Pièces jointes et faux sites
Au cours des dernières semaines, plusieurs autres actions ont été menées par des pirates informatiques afin de profiter de la peur causée par l'épidémie de coronavirus. Comme le précise Le Parisien, le phishing a notamment fait partie des méthodes privilégiées. Des hackers se sont ainsi fait passer pour des agences gouvernementales, l'OMS ou encore la Croix-Rouge, en affirmant avoir des informations cruciales sur le coronavirus. L'objectif ? Inciter les internautes à télécharger des pièces jointes pouvant contenir des virus. Dans d'autres cas, il s'agit de mettre à jour un programme pour accéder à des informations ou encore de se connecter à un faux Google Drive pour consulter un document présenté comme officiel.

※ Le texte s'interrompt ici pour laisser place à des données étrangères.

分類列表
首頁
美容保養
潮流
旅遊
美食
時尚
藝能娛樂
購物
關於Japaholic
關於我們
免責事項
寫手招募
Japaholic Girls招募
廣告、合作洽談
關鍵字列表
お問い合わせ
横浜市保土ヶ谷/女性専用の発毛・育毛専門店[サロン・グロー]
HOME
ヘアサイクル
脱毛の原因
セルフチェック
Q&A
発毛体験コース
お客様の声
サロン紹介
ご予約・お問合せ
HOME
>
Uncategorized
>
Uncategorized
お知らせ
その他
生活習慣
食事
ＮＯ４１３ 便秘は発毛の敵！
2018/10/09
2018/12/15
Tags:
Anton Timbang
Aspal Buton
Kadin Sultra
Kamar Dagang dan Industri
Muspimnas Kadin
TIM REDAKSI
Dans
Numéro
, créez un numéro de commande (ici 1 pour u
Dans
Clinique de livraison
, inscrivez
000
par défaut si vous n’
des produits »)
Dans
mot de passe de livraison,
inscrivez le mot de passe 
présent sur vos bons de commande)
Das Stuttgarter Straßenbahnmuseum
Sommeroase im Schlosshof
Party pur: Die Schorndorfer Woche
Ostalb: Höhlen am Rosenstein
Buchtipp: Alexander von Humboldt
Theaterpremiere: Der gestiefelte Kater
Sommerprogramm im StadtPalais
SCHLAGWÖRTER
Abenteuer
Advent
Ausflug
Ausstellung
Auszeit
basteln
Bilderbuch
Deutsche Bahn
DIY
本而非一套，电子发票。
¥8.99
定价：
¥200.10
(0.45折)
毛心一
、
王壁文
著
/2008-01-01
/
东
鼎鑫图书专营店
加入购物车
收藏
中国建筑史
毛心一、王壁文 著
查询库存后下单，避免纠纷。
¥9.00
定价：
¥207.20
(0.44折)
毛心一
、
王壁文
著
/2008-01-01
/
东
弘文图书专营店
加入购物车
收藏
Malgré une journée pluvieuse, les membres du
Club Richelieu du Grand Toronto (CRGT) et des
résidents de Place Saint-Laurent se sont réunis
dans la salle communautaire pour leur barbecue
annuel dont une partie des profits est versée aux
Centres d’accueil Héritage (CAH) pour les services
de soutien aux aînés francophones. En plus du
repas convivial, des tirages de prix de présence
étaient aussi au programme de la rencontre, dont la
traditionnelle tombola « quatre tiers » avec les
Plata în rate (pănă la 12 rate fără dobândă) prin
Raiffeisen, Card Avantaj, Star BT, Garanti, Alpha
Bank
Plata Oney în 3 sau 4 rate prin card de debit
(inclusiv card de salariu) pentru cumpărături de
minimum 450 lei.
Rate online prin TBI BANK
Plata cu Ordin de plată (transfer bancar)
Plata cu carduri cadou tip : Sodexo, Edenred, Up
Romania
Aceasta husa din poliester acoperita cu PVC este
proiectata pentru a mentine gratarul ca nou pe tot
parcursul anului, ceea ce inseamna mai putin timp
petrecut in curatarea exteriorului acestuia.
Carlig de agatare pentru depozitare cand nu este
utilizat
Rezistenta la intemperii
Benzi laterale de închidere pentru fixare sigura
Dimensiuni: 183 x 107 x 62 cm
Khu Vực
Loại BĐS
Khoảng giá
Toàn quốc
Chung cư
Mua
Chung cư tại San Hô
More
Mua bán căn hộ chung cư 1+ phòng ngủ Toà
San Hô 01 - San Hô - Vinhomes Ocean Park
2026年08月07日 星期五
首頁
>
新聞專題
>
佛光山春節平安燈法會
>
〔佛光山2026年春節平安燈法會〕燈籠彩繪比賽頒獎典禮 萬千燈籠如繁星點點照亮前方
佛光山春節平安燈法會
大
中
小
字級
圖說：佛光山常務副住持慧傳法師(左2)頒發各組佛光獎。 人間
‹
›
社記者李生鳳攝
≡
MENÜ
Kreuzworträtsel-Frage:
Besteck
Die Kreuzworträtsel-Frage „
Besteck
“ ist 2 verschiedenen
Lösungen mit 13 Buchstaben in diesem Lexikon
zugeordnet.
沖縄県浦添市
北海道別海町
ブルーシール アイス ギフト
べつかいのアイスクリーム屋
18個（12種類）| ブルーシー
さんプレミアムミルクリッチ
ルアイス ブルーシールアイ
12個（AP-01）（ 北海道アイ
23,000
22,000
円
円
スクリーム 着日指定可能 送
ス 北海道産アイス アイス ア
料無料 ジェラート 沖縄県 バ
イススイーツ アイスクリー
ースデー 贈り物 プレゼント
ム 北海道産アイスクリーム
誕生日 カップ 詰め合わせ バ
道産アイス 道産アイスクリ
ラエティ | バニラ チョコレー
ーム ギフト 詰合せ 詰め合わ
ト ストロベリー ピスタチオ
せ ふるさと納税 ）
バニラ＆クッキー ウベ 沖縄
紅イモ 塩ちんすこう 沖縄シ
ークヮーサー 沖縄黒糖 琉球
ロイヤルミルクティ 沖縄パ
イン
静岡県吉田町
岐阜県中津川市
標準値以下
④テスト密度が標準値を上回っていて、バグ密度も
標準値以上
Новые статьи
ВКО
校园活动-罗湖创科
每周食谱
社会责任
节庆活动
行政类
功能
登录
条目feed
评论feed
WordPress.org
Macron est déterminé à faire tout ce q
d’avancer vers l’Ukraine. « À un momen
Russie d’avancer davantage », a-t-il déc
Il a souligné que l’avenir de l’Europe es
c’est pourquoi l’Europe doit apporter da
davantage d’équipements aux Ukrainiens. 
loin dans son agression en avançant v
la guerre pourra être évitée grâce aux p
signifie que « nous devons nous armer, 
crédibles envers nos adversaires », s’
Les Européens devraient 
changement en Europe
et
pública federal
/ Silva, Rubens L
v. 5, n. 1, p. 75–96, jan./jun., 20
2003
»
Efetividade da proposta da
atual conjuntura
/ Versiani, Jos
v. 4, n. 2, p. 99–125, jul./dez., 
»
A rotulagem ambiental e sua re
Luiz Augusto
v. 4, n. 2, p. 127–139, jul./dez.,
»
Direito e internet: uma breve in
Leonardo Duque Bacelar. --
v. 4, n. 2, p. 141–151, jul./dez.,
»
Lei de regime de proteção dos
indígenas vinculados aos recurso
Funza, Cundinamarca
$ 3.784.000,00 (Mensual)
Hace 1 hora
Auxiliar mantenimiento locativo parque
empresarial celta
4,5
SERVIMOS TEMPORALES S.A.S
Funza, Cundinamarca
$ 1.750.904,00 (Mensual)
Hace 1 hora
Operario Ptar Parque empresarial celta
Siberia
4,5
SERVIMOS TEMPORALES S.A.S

Selon l'entreprise israélienne Check Point, plus de 4 000 noms de domaine liés au coronavirus ont été enregistrés à travers le monde depuis le mois de janvier, 3 % d'entre eux contiennent du contenu malveillant et 5 % sont considérés comme suspects. Afin de limiter les risques, la compagnie spécialisée dans la cybersécurité invite à être prudents avec les e-mails provenant d'une source inconnue ou dont l'adresse contient des erreurs d'orthographe.